Joji’s sound takes a softer turn on new single


Photo courtesy of Genius

Joji releases new single “Glimpse of Us’ on June 10.

By Aidan Sadovi , Contributing Writer

Very few artists, in the broad sense of the term, can say they’ve undergone more of an artistic shapeshifting rather than evolution. George Miller, known professionally as Joji, is squarely one of those few. 

He, like many of his generation, rocketed to fame via YouTube. Posting videos that blended comedy with a bizarre mix of post-modern meme absurdity and vulgarity (and a fair bit of dark humor) he left little hint in regards to what the next stop in his career would eventually be. His props, as a summation of his online brand, were day-glo-green body suits, a frog costume and a flute — sometimes all together. 

In the years after, he stowed away the persona of “Filthy Frank,” as he was called, to take on a new one. Miller is now a singer — an old-fashioned-style crooner somewhere around the lower end of the baritone. Now going under the name of “Joji,” he operates firmly on the other end of the emotional spectrum from his online career. 

No depth of analysis could fully explain such a shift, other than maybe the tacit understanding that humor and sadness aren’t so far apart — one often making up for the other. 

His songs are imbued with almost overwhelming feelings of loneliness and often desperation, bound together by frayed threads of heartbreak and romance. Emotionally fraught and frantic lyrics are often backed up and buttressed by dark and poppy synth hooks and washed-out hip-hop beats. The song, “Yeah Right,” released on his sophomore album “Ballads 1,”  starts with the repetition of the phrase, “Imma f*** up my life,” for instance.

His latest single, “Glimpse of Us,” released on June 10, is a notable departure from these lyrical and instrumental trademarks. Opting for more spare instrumentation, forlorn lyrics lamenting the death of a relationship are set to a soft and spiraling piano melody, unaccompanied by a drumbeat. “Glimpse of Us,” is more of an old-fashioned ballad of heartbreak than anything else. Its chorus, when Miller sings “Hoping I’ll find a glimpse of us,” is a swelling note almost reminiscent of a song like Elvis Presley’s “Can’t Help Falling in Love.” Such a comparison reveals another important point — Miller possesses a smooth, deep, voice that, at its best, could be considered timeless. 

Though “Glimpse of Us” is a departure, it’s not an unwelcome one. Yes, it is yet another sad song in an unusually downhearted discography, but Miller is so adept at working within the complex confines and nuances of emotion that he avoids stagnation and doesn’t make heartbreak feel gratuitous or wishy-washy. The lone piano player playing their heart out doesn’t hurt, either. 

The story and feelings in the song, which lie in the name, are much more complex than the simple angst that the spare instrumentation belies. The song is so-called because, as Miller explains, he looks for the memory of his past lover in his current one. 

“Cause sometimes I look in her eyes,” he sings, “and that’s where I find a glimpse of us … I try to fall for her touch, but I’m thinking of the way it was.”  
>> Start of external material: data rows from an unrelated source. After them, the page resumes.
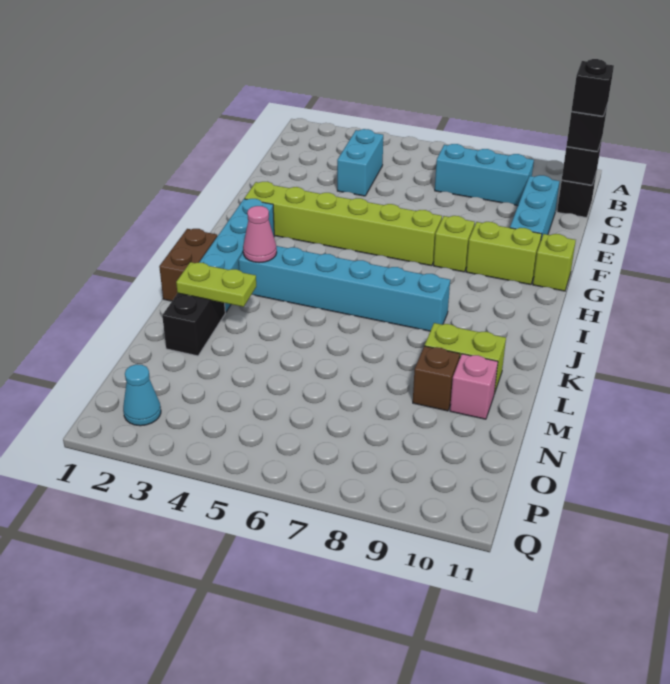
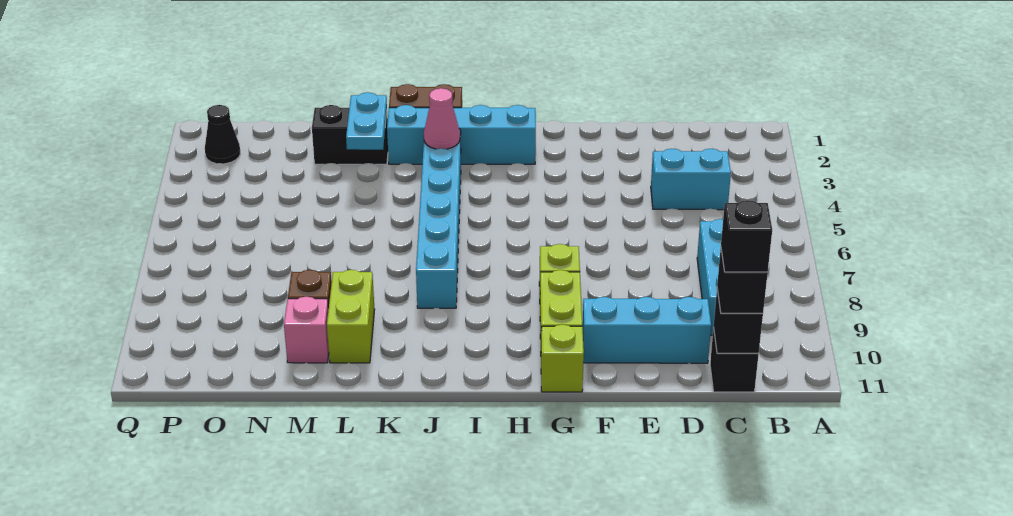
lime 1x6 brick [244,182,442,266] -> none
lime 1x2 plate [176,262,256,307] -> cyan 1x2 plate [346,92,387,150]
cyan 1x1 cone [123,364,161,426] -> black 1x1 cone [205,105,240,164]

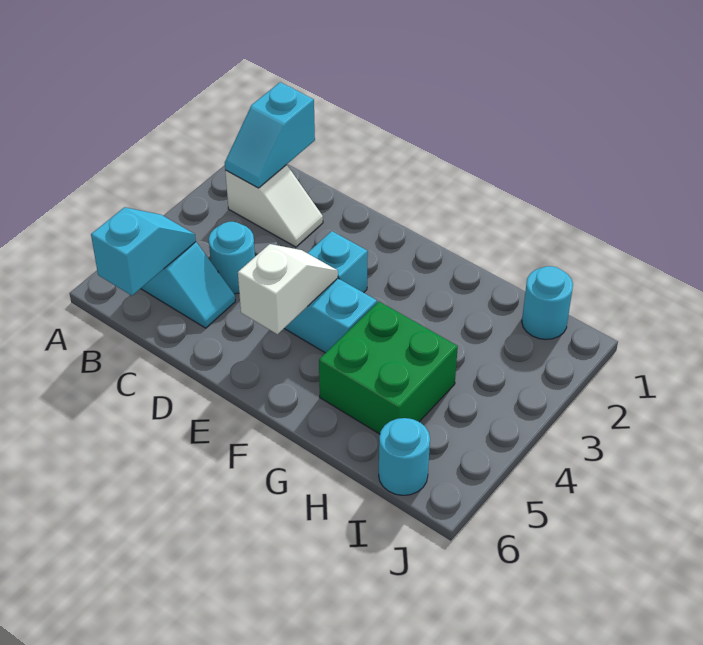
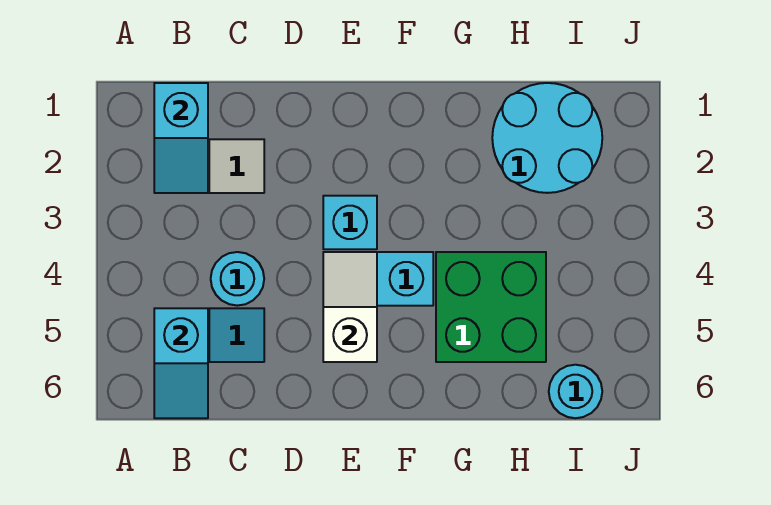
cyan 1x2 slope [91,207,196,296] -> cyan 1x2 slope turned to [154,308,208,418]
cyan 1x1 round brick [522,266,573,340] -> cyan 2x2 round brick [492,83,602,193]

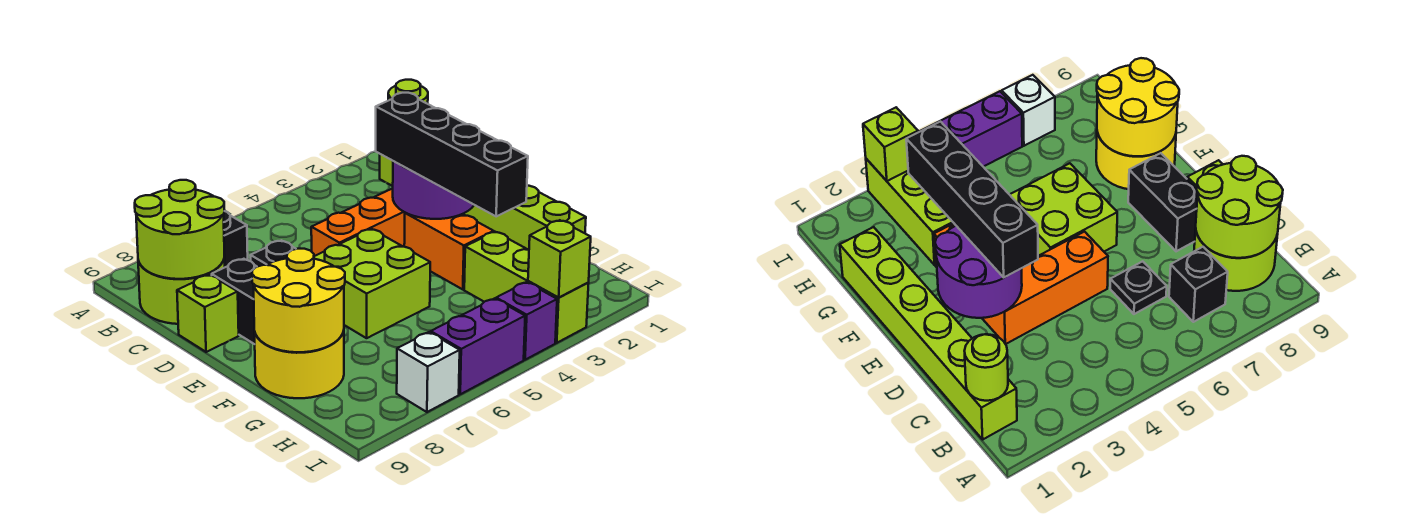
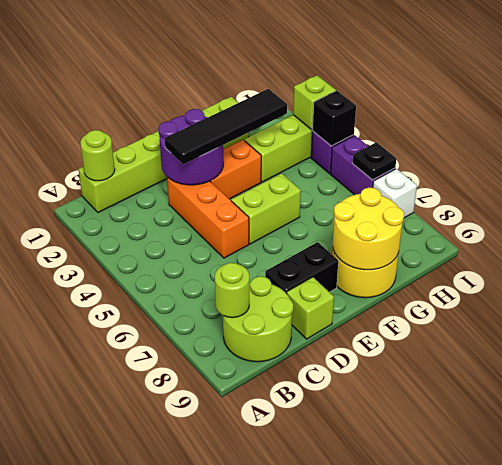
black 1x1 brick [223,211,248,267] -> black 1x1 brick moved to [312,91,356,146]
lime 2x2 round brick [135,180,224,279] -> lime 1x1 round brick [215,263,249,318]
black 1x1 plate [251,240,296,267] -> black 1x1 plate moved to [353,142,396,180]
black 1x4 brick [376,93,528,216] -> black 1x4 tile [165,89,287,164]
lime 2x2 brick [314,229,430,338] -> lime 1x2 brick [231,173,301,244]

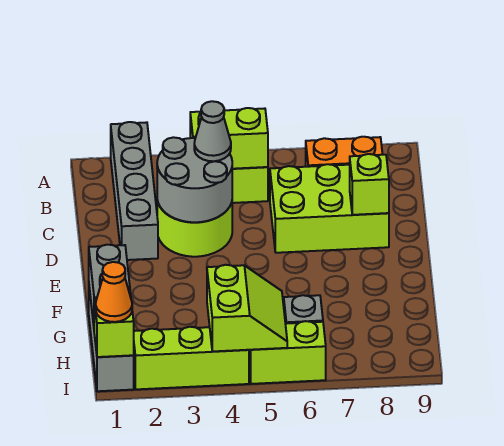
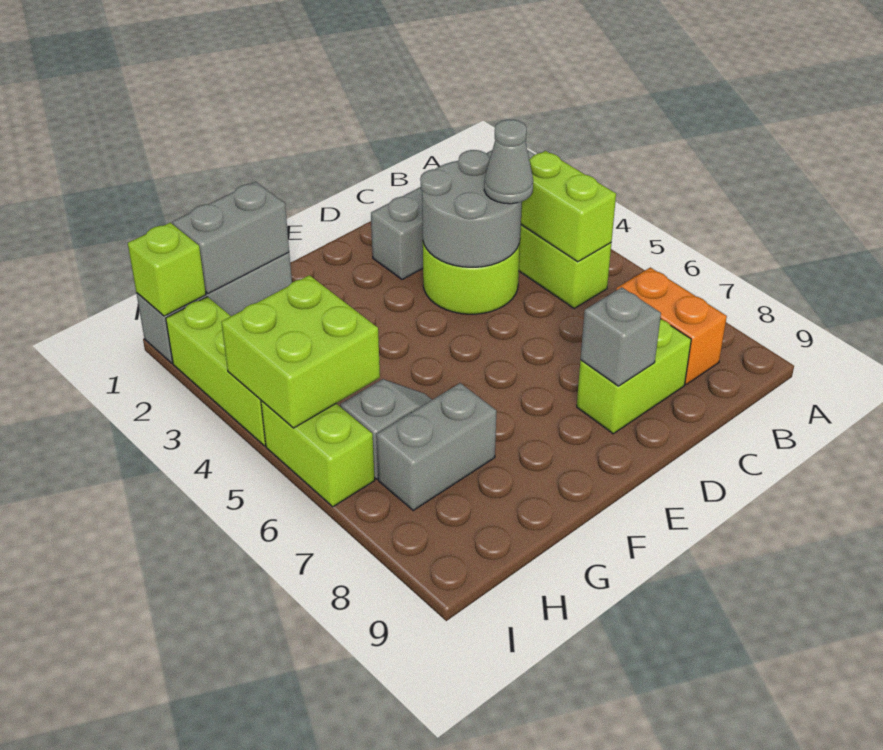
lime 2x3 brick [270,164,389,253] -> lime 1x2 brick [577,319,691,434]
lime 1x1 brick [350,154,389,215] -> grey 1x1 brick [581,287,661,386]
none -> grey 1x2 brick [376,383,496,510]
lime 2x2 slope [207,265,287,351] -> lime 2x2 brick [221,275,380,428]
orange 1x1 cone [96,262,132,322] -> none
Tangible even from the first lines are Miller’s feelings of guilt regarding his current relationship, sung softly and haltingly. He sings of his current partner, “Taking the world off (his) shoulders if it was ever hard to move,” showing that though he knows these feelings are wrong and unfair to the person who does so much for him, he can’t help but falling into them. 

In essence, everything, even the eyes of another, are reminders; the love that he still clings to is inevitable and unshakeable. 

With the use of the eyes as metaphors for a guilty love, Miller turns on its head the idea of eyes being symbols of the sincere and true — one that has a history ranging from Arabic love poetry to Shakespeare’s assertion that the eyes are the windows to the soul.

Instead of using his partner’s eyes as a window to see through and beyond, Miller is selfishly preferring to use them as a mirror to see himself — and what, and who, he left behind. 

Miller will go on his “Smithereens” tour starting in the fall, including one concert at the Aragon Ballroom in Chicago. Tickets are currently on sale.